Publicly available dataset: Made openly accessible via the GitHub repository.

Limitations & Future Work¶

The dataset targets only the Samsung Galaxy Z-Fold 5 UDC panel; degradation characteristics differ across other devices (e.g., ZTE Axon series or other Fold models), necessitating transfer learning.
Videos involving fast-moving objects (e.g., moving vehicles) are excluded, limiting the dataset's applicability in high-speed scenarios.
UDC restoration is inherently device-dependent (contingent on optics, sensor, and panel design), and the design of generalizable software solutions remains an open problem.
The face data covering 22 subjects is relatively limited in scale; future work could expand the dataset size.
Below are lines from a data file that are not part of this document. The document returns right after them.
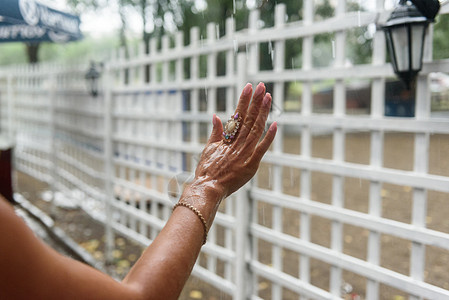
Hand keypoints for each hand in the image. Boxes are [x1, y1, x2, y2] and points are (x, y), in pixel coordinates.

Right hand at [192, 82, 276, 199]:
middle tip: (261, 86)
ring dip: (262, 112)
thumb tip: (216, 116)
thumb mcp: (208, 149)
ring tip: (268, 97)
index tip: (248, 87)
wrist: (208, 189)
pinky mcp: (251, 164)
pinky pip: (262, 148)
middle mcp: (236, 143)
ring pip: (255, 128)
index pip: (237, 114)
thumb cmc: (207, 171)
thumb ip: (215, 132)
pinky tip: (275, 124)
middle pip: (248, 118)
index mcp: (226, 138)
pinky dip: (269, 136)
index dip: (243, 100)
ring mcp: (244, 153)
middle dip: (255, 101)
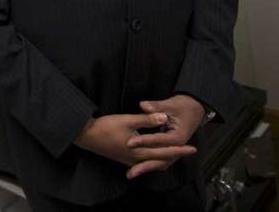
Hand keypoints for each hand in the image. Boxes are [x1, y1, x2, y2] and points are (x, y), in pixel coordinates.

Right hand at [74, 112, 196, 171]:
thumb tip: (164, 117)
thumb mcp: (127, 120)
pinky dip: (153, 159)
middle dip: (175, 155)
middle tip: (188, 151)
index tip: (192, 148)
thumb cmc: (105, 127)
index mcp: (139, 150)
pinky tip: (153, 154)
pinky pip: (144, 162)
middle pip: (161, 160)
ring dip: (164, 157)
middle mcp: (136, 159)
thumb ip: (146, 119)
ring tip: (174, 152)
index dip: (179, 150)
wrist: (86, 136)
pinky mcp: (123, 158)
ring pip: (152, 162)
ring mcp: (129, 160)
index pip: (165, 151)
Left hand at [125, 95, 204, 178]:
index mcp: (178, 136)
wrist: (194, 108)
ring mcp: (175, 150)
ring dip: (146, 168)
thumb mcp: (170, 104)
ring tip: (131, 173)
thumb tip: (144, 105)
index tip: (129, 143)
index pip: (158, 141)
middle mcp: (177, 146)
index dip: (143, 141)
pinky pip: (159, 160)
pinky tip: (137, 167)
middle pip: (161, 159)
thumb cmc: (182, 106)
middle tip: (130, 171)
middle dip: (145, 166)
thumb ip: (156, 106)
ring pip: (160, 162)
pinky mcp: (170, 150)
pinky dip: (149, 164)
The beam-splitter acquisition system design paradigm can be generalized to the construction of other datasets requiring matched degraded/clean pairs.
The robustness of DFT-based alignment under severe degradation warrants exploration in other image registration tasks.
The quantified relationship between restoration quality and downstream task (face recognition) performance opens a new research direction for end-to-end optimization.

Rating¶

Novelty: ⭐⭐⭐⭐ First real-world UDC video dataset with an elegantly designed acquisition system.
Experimental Thoroughness: ⭐⭐⭐⭐ Comprehensive comparison across 6 models and 2 datasets; face recognition evaluation is innovative.
Writing Quality: ⭐⭐⭐⭐⭐ Clear structure; in-depth and intuitive analysis of existing dataset limitations.
Value: ⭐⭐⭐⭐ Fills the gap of real-world UDC video datasets and makes a significant contribution to the UDC research community.